DATA TO PROCESS:
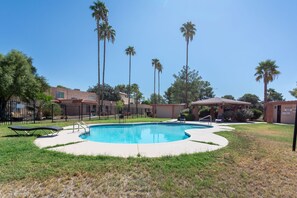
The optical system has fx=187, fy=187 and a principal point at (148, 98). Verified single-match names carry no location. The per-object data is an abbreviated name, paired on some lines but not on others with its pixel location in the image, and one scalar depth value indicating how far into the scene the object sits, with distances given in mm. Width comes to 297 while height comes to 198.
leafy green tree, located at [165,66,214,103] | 43250
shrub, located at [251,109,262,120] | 24094
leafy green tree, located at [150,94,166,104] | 63100
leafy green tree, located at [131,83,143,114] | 63216
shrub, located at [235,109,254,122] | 21781
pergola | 22625
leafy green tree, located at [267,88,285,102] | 54344
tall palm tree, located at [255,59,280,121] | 28020
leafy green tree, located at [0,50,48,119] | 18500
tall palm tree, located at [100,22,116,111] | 29328
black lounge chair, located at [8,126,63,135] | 9094
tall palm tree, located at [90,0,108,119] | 26844
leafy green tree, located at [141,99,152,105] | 67488
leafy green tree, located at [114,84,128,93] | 66500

DIRECTIONS FOR THIS TASK: Starting with the line that contains "leafy green tree, located at [141,99,152,105]", write out each line through the end of the listing, exactly as it appears, and include nothing else.

SOLUTION TO THIS TASK:
leafy green tree, located at [141,99,152,105] | 67488
leafy green tree, located at [114,84,128,93] | 66500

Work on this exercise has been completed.